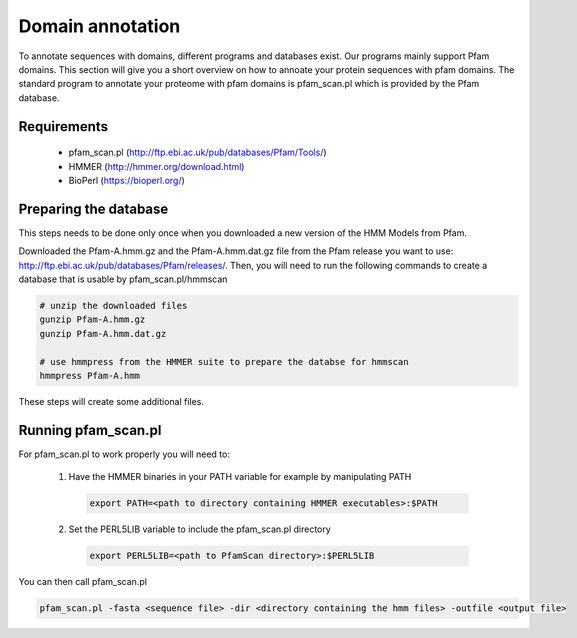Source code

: .. _domainAnnotation:

*****************
Domain annotation
*****************

To annotate sequences with domains, different programs and databases exist. Our programs mainly support Pfam domains. This section will give you a short overview on how to annoate your protein sequences with pfam domains. The standard program to annotate your proteome with pfam domains is pfam_scan.pl which is provided by the Pfam database.

============
Requirements
============

 * pfam_scan.pl (http://ftp.ebi.ac.uk/pub/databases/Pfam/Tools/)
 * HMMER (http://hmmer.org/download.html)
 * BioPerl (https://bioperl.org/)
 

 
======================
Preparing the database
======================

This steps needs to be done only once when you downloaded a new version of the HMM Models from Pfam. 

Downloaded the Pfam-A.hmm.gz and the Pfam-A.hmm.dat.gz file from the Pfam release you want to use: http://ftp.ebi.ac.uk/pub/databases/Pfam/releases/. Then, you will need to run the following commands to create a database that is usable by pfam_scan.pl/hmmscan

.. code-block:: bash
  
  # unzip the downloaded files
  gunzip Pfam-A.hmm.gz
  gunzip Pfam-A.hmm.dat.gz

  # use hmmpress from the HMMER suite to prepare the databse for hmmscan
  hmmpress Pfam-A.hmm

These steps will create some additional files.

====================
Running pfam_scan.pl
====================

For pfam_scan.pl to work properly you will need to:

  1. Have the HMMER binaries in your PATH variable for example by manipulating PATH
  
    .. code-block:: bash
  
     export PATH=<path to directory containing HMMER executables>:$PATH
  
  2. Set the PERL5LIB variable to include the pfam_scan.pl directory
  
   .. code-block:: bash
  
     export PERL5LIB=<path to PfamScan directory>:$PERL5LIB


You can then call pfam_scan.pl

.. code-block:: bash
  
  pfam_scan.pl -fasta <sequence file> -dir <directory containing the hmm files> -outfile <output file>
 
 
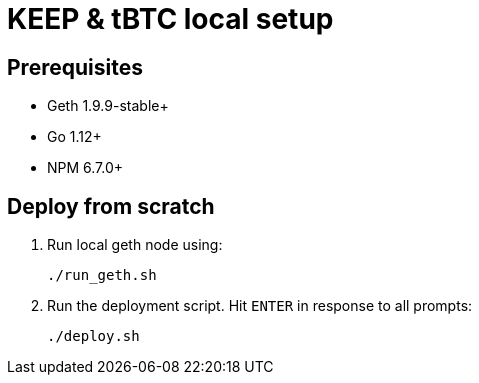= KEEP & tBTC local setup

== Prerequisites
- Geth 1.9.9-stable+
- Go 1.12+
- NPM 6.7.0+

== Deploy from scratch
. Run local geth node using:
+
```
./run_geth.sh
```
. Run the deployment script. Hit `ENTER` in response to all prompts:
+
```
./deploy.sh
```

──────────────────────────────

→ YOUR TASK:
Type the entries again verbatim. Any pictures should be skipped.

→ EXPECTED ANSWER:
Source code

: .. _domainAnnotation:

*****************
Domain annotation
*****************

To annotate sequences with domains, different programs and databases exist. Our programs mainly support Pfam domains. This section will give you a short overview on how to annoate your protein sequences with pfam domains. The standard program to annotate your proteome with pfam domains is pfam_scan.pl which is provided by the Pfam database.

============
Requirements
============

 * pfam_scan.pl (http://ftp.ebi.ac.uk/pub/databases/Pfam/Tools/)
 * HMMER (http://hmmer.org/download.html)
 * BioPerl (https://bioperl.org/)
 

 
======================
Preparing the database
======================

This steps needs to be done only once when you downloaded a new version of the HMM Models from Pfam. 

Downloaded the Pfam-A.hmm.gz and the Pfam-A.hmm.dat.gz file from the Pfam release you want to use: http://ftp.ebi.ac.uk/pub/databases/Pfam/releases/. Then, you will need to run the following commands to create a database that is usable by pfam_scan.pl/hmmscan

.. code-block:: bash
  
  # unzip the downloaded files
  gunzip Pfam-A.hmm.gz
  gunzip Pfam-A.hmm.dat.gz

  # use hmmpress from the HMMER suite to prepare the databse for hmmscan
  hmmpress Pfam-A.hmm

These steps will create some additional files.

====================
Running pfam_scan.pl
====================

For pfam_scan.pl to work properly you will need to:

  1. Have the HMMER binaries in your PATH variable for example by manipulating PATH
  
    .. code-block:: bash
  
     export PATH=<path to directory containing HMMER executables>:$PATH
  
  2. Set the PERL5LIB variable to include the pfam_scan.pl directory
  
   .. code-block:: bash
  
     export PERL5LIB=<path to PfamScan directory>:$PERL5LIB


You can then call pfam_scan.pl

.. code-block:: bash
  
  pfam_scan.pl -fasta <sequence file> -dir <directory containing the hmm files> -outfile <output file>
 
 
= KEEP & tBTC local setup

== Prerequisites
- Geth 1.9.9-stable+
- Go 1.12+
- NPM 6.7.0+

== Deploy from scratch
. Run local geth node using:
+
```
./run_geth.sh
```
. Run the deployment script. Hit `ENTER` in response to all prompts:
+
```
./deploy.sh
```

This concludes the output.